#### TASK DETAILS
When you reach the line containing "kendaraan, cashflow, dan", begin reproducing the material exactly, stop after the line containing "yapımcılığını 87Eleven, Nickel", and leave out any pictures along the way.

#### DATA FOR ANALYSIS

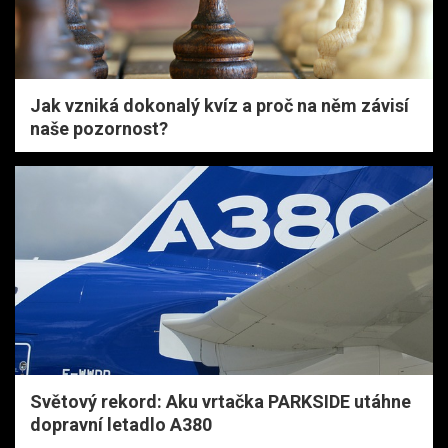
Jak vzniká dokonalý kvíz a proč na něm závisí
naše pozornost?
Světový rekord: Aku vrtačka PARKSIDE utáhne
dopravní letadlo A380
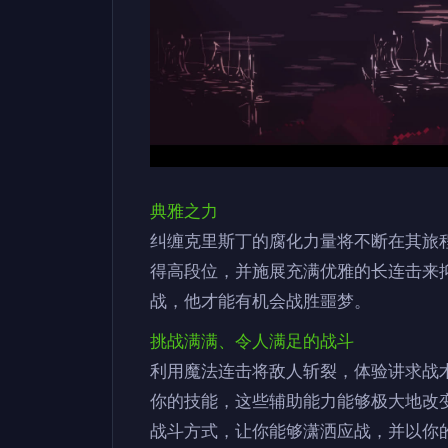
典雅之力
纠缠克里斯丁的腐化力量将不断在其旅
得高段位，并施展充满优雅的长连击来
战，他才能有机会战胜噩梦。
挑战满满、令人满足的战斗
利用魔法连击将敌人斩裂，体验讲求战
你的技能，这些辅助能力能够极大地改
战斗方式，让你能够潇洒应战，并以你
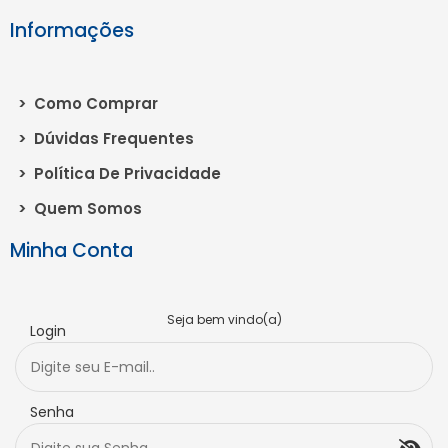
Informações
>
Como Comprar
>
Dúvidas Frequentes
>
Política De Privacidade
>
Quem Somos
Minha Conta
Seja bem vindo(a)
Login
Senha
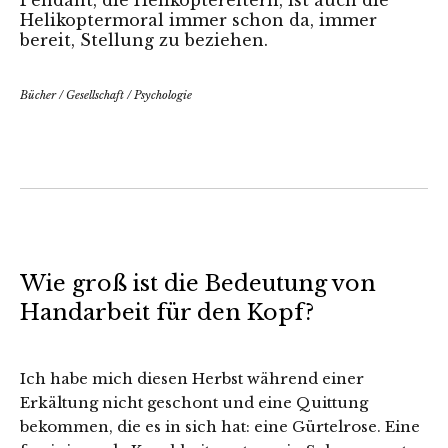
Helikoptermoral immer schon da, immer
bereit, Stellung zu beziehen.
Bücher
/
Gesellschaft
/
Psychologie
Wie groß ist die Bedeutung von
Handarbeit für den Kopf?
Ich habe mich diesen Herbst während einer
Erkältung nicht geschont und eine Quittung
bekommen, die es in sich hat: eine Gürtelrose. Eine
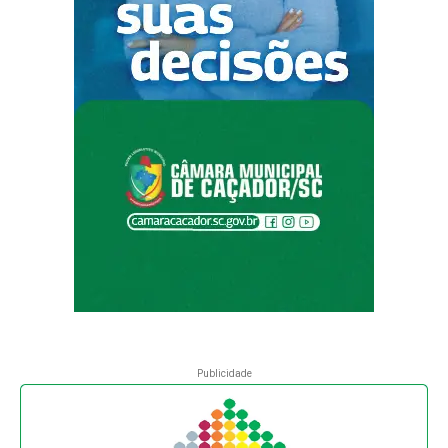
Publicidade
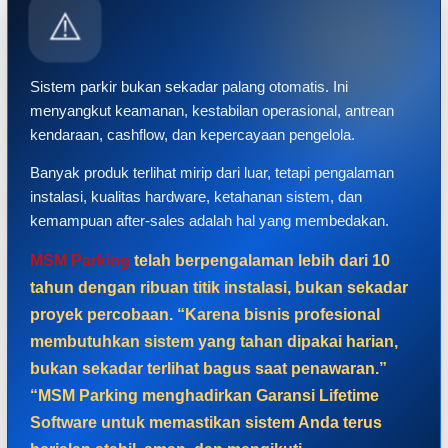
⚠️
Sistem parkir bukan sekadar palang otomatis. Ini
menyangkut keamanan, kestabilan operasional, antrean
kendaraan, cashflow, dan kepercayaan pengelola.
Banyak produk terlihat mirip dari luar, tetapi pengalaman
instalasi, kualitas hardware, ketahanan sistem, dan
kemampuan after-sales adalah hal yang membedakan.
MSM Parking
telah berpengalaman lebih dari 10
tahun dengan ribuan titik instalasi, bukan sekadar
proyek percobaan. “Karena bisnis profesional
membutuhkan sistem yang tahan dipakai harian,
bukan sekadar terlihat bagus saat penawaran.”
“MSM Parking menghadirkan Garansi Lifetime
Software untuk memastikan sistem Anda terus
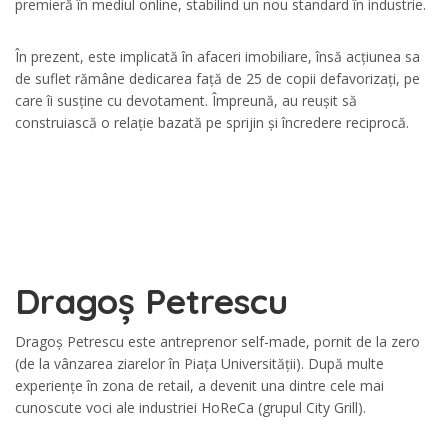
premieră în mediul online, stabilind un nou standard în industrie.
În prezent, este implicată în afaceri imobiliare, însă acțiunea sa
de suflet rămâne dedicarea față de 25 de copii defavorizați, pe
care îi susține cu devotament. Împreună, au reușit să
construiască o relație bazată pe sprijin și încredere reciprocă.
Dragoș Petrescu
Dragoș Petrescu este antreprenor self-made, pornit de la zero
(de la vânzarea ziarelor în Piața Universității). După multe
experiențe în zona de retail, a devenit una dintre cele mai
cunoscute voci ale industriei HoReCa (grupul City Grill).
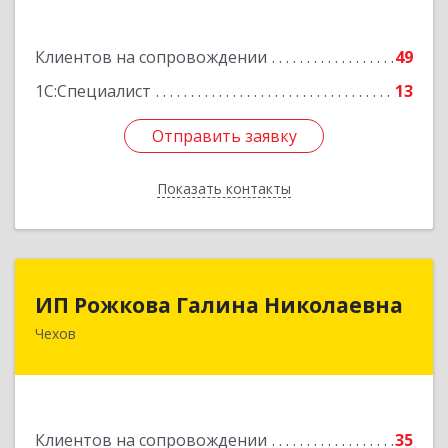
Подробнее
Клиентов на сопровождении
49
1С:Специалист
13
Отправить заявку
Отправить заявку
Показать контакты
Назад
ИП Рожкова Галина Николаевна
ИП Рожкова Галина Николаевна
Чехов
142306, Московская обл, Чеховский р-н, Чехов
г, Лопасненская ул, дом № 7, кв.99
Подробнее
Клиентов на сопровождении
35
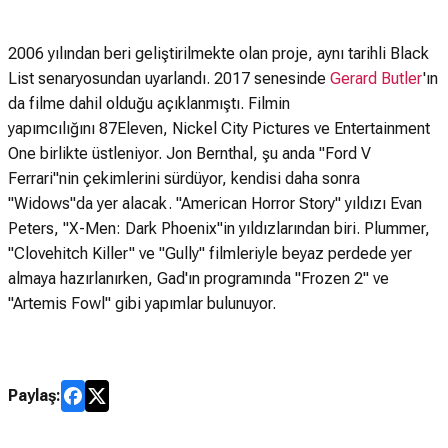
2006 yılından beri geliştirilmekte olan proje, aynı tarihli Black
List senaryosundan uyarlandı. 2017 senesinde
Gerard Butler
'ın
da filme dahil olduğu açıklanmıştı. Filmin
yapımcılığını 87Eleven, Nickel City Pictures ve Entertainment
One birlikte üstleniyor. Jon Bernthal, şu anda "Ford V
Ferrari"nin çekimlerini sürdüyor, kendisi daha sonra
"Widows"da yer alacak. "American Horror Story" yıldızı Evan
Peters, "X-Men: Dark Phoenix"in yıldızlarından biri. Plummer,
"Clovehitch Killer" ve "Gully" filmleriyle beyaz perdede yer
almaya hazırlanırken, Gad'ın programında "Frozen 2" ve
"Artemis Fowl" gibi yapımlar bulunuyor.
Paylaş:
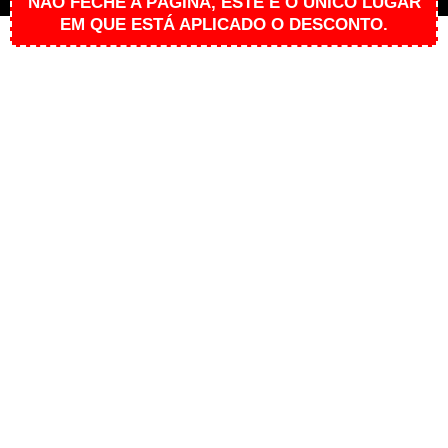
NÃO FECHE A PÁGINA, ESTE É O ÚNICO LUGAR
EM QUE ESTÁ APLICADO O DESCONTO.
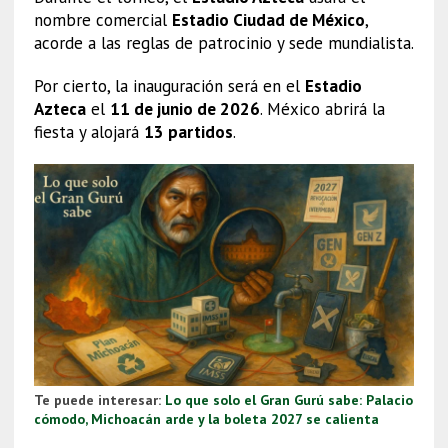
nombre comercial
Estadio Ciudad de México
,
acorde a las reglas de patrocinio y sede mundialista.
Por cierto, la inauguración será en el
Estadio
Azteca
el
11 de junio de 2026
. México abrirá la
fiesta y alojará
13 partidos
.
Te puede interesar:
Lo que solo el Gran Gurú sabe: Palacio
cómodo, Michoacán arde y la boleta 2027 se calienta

#### SOLUTION TO THIS TASK
kendaraan, cashflow, dan kepercayaan pengelola.
Banyak produk terlihat mirip dari luar, tetapi pengalaman
instalasi, kualitas hardware, ketahanan sistem, dan
kemampuan after-sales adalah hal yang membedakan.
MSM Parking
telah berpengalaman lebih dari 10
tahun dengan ribuan titik instalasi, bukan sekadar
proyek percobaan. “Karena bisnis profesional
membutuhkan sistem yang tahan dipakai harian,
bukan sekadar terlihat bagus saat penawaran.”
“MSM Parking menghadirkan Garansi Lifetime
Software untuk memastikan sistem Anda terus
premieră în mediul online, stabilind un nou standard în industrie.
În prezent, este implicată în afaceri imobiliare, însă acțiunea sa
de suflet rămâne dedicarea față de 25 de copii defavorizați, pe
care îi susține cu devotament. Împreună, au reușit să
construiască o relație bazată pe sprijin și încredere reciprocă.
Dragoș Petrescu
Dragoș Petrescu este antreprenor self-made, pornit de la zero
(de la vânzarea ziarelor în Piața Universității). După multe
experiențe în zona de retail, a devenit una dintre cele mai
cunoscute voci ale industriei HoReCa (grupul City Grill).
Подробнее
Клиентов на сопровождении
49
1С:Специалист
13
Отправить заявку
Отправить заявку
Показать контакты
Назад
ИП Рожкова Галина Николаевна
ИП Рожкова Галина Николаевна
Чехов
142306, Московская обл, Чеховский р-н, Чехов
г, Лопасненская ул, дом № 7, кв.99
Подробнее
Клиентов на сопровождении
35
2006 yılından beri geliştirilmekte olan proje, aynı tarihli Black
List senaryosundan uyarlandı. 2017 senesinde
Gerard Butler
'ın
da filme dahil olduğu açıklanmıştı. Filmin
yapımcılığını 87Eleven, Nickel City Pictures ve Entertainment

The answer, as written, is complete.